Seattle Central graduate’s quest to confront HIV/AIDS epidemic brings hope to her Kenyan homeland
Loyce Ong’udi is this year’s Distinguished Alumni Award recipient
Since leaving her country nearly 20 years ago, Loyce Ong’udi’s Kenyan village and many others throughout the African continent have been ravaged by the HIV/AIDS epidemic. Millions have died, leaving behind a generation of orphans and elderly citizens with no one to care for them. Working from her home a world away in Seattle, Loyce, a graduate of Seattle Central, has faced down this dire challenge to her homeland by bringing hope to countless lives.
Loyce has nurtured a strength of spirit due to challenges in her own life. After following her husband to the United States in 1996, she settled in California. The relationship became physically and emotionally abusive, and in 1999, Loyce made the decision to leave, ultimately landing in Seattle, a place she heard would be welcoming and supportive. With few resources, she and her ten-year-old daughter became homeless, relying on shelters to see them through.
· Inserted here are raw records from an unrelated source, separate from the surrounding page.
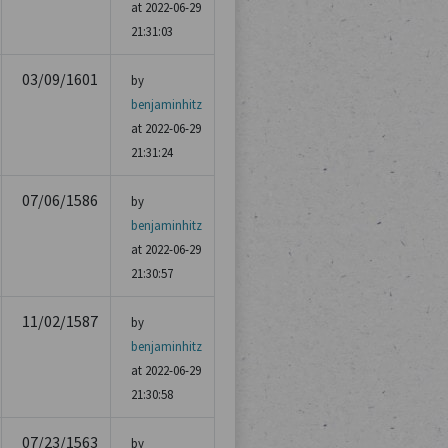
at 2022-06-29
21:31:03
03/09/1601
by
benjaminhitz
at 2022-06-29
21:31:24
07/06/1586
by
benjaminhitz
at 2022-06-29
21:30:57
11/02/1587
by
benjaminhitz
at 2022-06-29
21:30:58
07/23/1563
by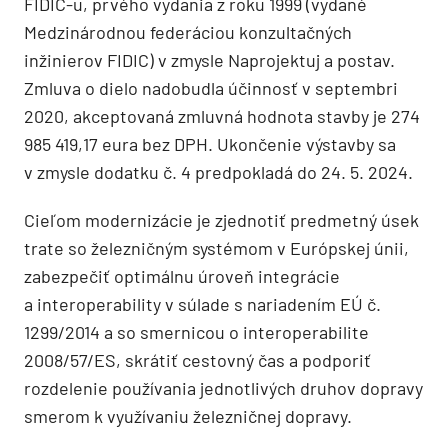
FIDIC-u, prvého vydania z roku 1999 (vydané
Medzinárodnou federáciou konzultačných
inžinierov FIDIC) v zmysle Naprojektuj a postav.
Zmluva o dielo nadobudla účinnosť v septembri
2020, akceptovaná zmluvná hodnota stavby je 274
985 419,17 eura bez DPH. Ukončenie výstavby sa
v zmysle dodatku č. 4 predpokladá do 24. 5. 2024.
Cieľom modernizácie je zjednotiť predmetný úsek
trate so železničným systémom v Európskej únii,
zabezpečiť optimálnu úroveň integrácie
a interoperability v súlade s nariadením EÚ č.
1299/2014 a so smernicou o interoperabilite
2008/57/ES, skrátiť cestovný čas a podporiť
rozdelenie používania jednotlivých druhov dopravy
smerom k využívaniu železničnej dopravy.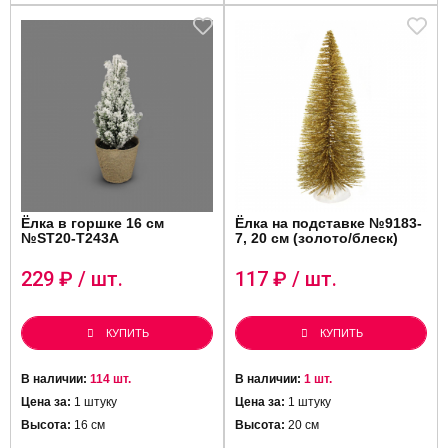
Ёлка в горшке 16 см
Ёлка на подставке №9183-
№ST20-T243A
7, 20 см (золото/блеск)
229
₽ / шт.
117
₽ / шт.
КУПИТЬ
КУПИТЬ
В наличии:
114 шт.
В наличии:
1 шт.
Цена за:
1 штуку
Цена за:
1 штуку
Высота:
16 см
Высота:
20 см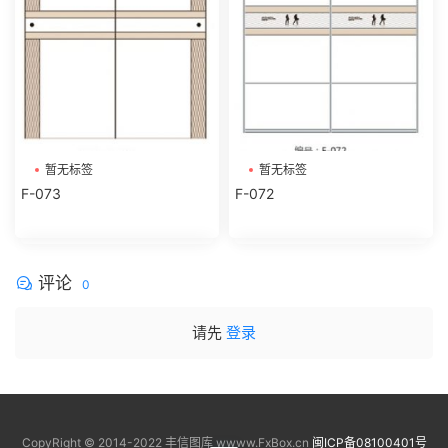
暂无标签
暂无标签
F-073
F-072
评论
0
请先
登录
CopyRight © 2014-2022 丰信图库 wwww.FxBox.cn
闽ICP备08100401号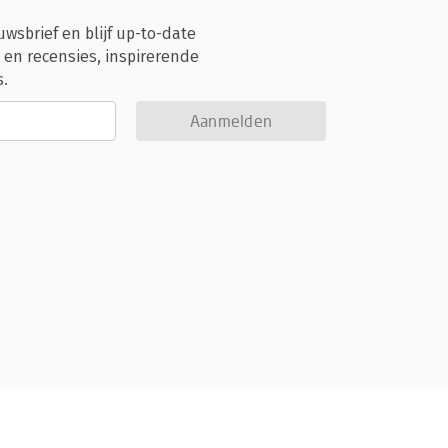
uwsbrief en blijf up-to-date
 en recensies, inspirerende
s.
Aanmelden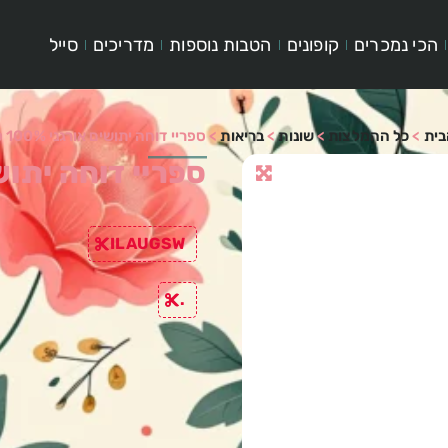
הכי נמכרים
קופונים
הטבות נוספות
מדריכים
סייל
בית
>
כל ההמלצות
>
שונות
>
בריאות
>
ספריי דוחה יתושים אורגני 100% טבעי
ספריי דוחה יתושים אור
ILAUGSW
.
It wasn’t long before Loyce found her way, landing a job with the Bill and Melinda Gates Foundation. With her African background, she was selected to help organize an HIV/AIDS fact-finding trip to sub-Saharan Africa for former United States President Jimmy Carter and Bill Gates, Sr. “After that trip, I realized I wanted a seat at the table to discuss the challenges that people like those in my native village face,” she said. To earn that seat, she knew she needed more education.
At 45 years old and a single parent, Loyce made the decision to return to school. “Seattle Central was my key to success. The tutors, counselors and teachers were very caring. The people here supported me every step of the way, even helping me prepare for my citizenship exam,” she said.
Loyce could also identify with the students at the college: “Seattle Central is that safe place that embraces diverse groups of people. For me, I see students in the corridors from all over the world, and they radiate hope.”
After earning an associate degree, she transferred to the University of Washington, where she earned a Bachelor of Science in Public Health, and then a Master of Public Administration. While at the UW, she was named a Harry Truman Foundation Scholar for the State of Washington, given to students who show leadership potential and interest in public sector service. Only one student per state each year is awarded this scholarship, a tremendous honor.
Knowing that the HIV/AIDS epidemic was affecting her homeland, Loyce used her education to create and run a nonprofit organization called the Rabuor Village Project, named after her home village. “I wanted to do something to help my people, and I wanted to humanize the disease,” she said.
Her organization helped women widowed by AIDS, provided tuition support for more than 50 high school youth who were left as heads of households, and cared for young orphans of villagers who died of the disease. And more than 180 children received two meals each day due to Loyce’s efforts. With the support of several partners in Seattle and across the United States, including Rotary clubs and her church, she raised money to build a school and a training center.
“We changed lives. We saved many lives. Most of all, we brought hope,” she said. “This was very close to my heart because I lost both a brother and a sister to AIDS, and they left behind orphans. I knew I needed to face this problem. Because I am from the village, I came from a place of deep sadness and understanding, and I knew how to make a difference.”
For Loyce, this intensely personal endeavor meant she often did not take a salary. Her organization helped many people, but it ran into difficulties, and she ultimately decided to create a new organization, Mwanzo Proud Farmers. She works with local communities in the Western Provinces of Kenya to improve infrastructure and build their capacity through training. When she’s not in Kenya directing charitable activities, she is a strong and vocal advocate here in Seattle, speaking at numerous engagements in order to raise money for her cause.
Loyce is just one woman, but this alumna’s efforts have made an immeasurable impact on the lives of so many. “One of my proudest moments is when I visited Kenya recently, and I had to go to a clinic. And one of the doctors who saw me was once an orphan whose parents died of AIDS, a boy who we helped. It was so amazing to see how a little support could make such a huge difference in someone’s life,” she said.